-- Start TEXT --

On 21 May 1994, four Ogoni chiefs (all on the conservative side of a schism within MOSOP over strategy) were brutally murdered. Saro-Wiwa had been denied entry to Ogoniland on the day of the murders, but he was arrested and accused of inciting them. He denied the charges but was imprisoned for more than a year before being found guilty and sentenced to death by a specially convened tribunal. The same happened to eight other MOSOP leaders who, along with Saro-Wiwa, became known as the Ogoni Nine.

Some of the defendants' lawyers resigned in protest against the alleged rigging of the trial by the Abacha regime. The resignations left the defendants to their own means against the tribunal, which continued to bring witnesses to testify against Saro-Wiwa and his peers. Many of these supposed witnesses later admitted that they had been bribed by the Nigerian government to support the criminal allegations. At least two witnesses who testified that Saro-Wiwa was involved in the murders of the Ogoni elders later recanted, stating that they had been bribed with money and offers of jobs with Shell to give false testimony, in the presence of Shell's lawyer.

The trial was widely criticised by human rights organisations, and six months later, Saro-Wiwa received the Right Livelihood Award for his courage, as well as the Goldman Environmental Prize.

-- End TEXT --

**PROBLEM DETAILS:**
Reproduce word for word the part of the Ogoni Nine trial passage above, starting at "The trial was" and ending at "Goldman Environmental Prize.".

-- Start INFORMATION PROVIDED --

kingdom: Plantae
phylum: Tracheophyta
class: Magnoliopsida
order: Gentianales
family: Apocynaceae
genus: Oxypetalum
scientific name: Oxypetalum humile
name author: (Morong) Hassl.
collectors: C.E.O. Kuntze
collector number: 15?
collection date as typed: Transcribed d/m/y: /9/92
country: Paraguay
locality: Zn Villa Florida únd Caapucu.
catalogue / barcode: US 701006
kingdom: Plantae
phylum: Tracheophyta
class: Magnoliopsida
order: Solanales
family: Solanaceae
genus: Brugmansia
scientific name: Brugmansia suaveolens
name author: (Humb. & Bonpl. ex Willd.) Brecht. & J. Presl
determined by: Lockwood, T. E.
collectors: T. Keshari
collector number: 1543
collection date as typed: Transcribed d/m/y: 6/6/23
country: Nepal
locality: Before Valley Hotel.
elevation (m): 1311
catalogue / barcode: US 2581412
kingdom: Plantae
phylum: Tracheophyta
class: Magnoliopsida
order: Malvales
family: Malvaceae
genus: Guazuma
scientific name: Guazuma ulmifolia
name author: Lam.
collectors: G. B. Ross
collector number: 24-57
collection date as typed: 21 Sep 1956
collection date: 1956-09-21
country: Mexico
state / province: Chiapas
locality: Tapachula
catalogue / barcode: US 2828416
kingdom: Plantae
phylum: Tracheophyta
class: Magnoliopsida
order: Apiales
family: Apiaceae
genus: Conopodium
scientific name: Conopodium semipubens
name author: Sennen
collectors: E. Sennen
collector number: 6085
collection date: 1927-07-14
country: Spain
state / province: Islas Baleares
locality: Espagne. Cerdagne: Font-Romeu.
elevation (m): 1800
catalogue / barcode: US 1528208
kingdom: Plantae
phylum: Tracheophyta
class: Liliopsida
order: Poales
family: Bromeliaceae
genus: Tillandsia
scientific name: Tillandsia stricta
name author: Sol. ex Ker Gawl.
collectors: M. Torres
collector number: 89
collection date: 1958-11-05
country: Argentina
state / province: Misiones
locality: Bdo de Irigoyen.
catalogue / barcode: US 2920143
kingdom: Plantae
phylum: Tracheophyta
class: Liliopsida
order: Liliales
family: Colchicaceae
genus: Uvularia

-- End INFORMATION PROVIDED --

**RESPONSE TO THIS EXERCISE:**
The trial was widely criticised by human rights organisations, and six months later, Saro-Wiwa received the Right Livelihood Award for his courage, as well as the Goldman Environmental Prize.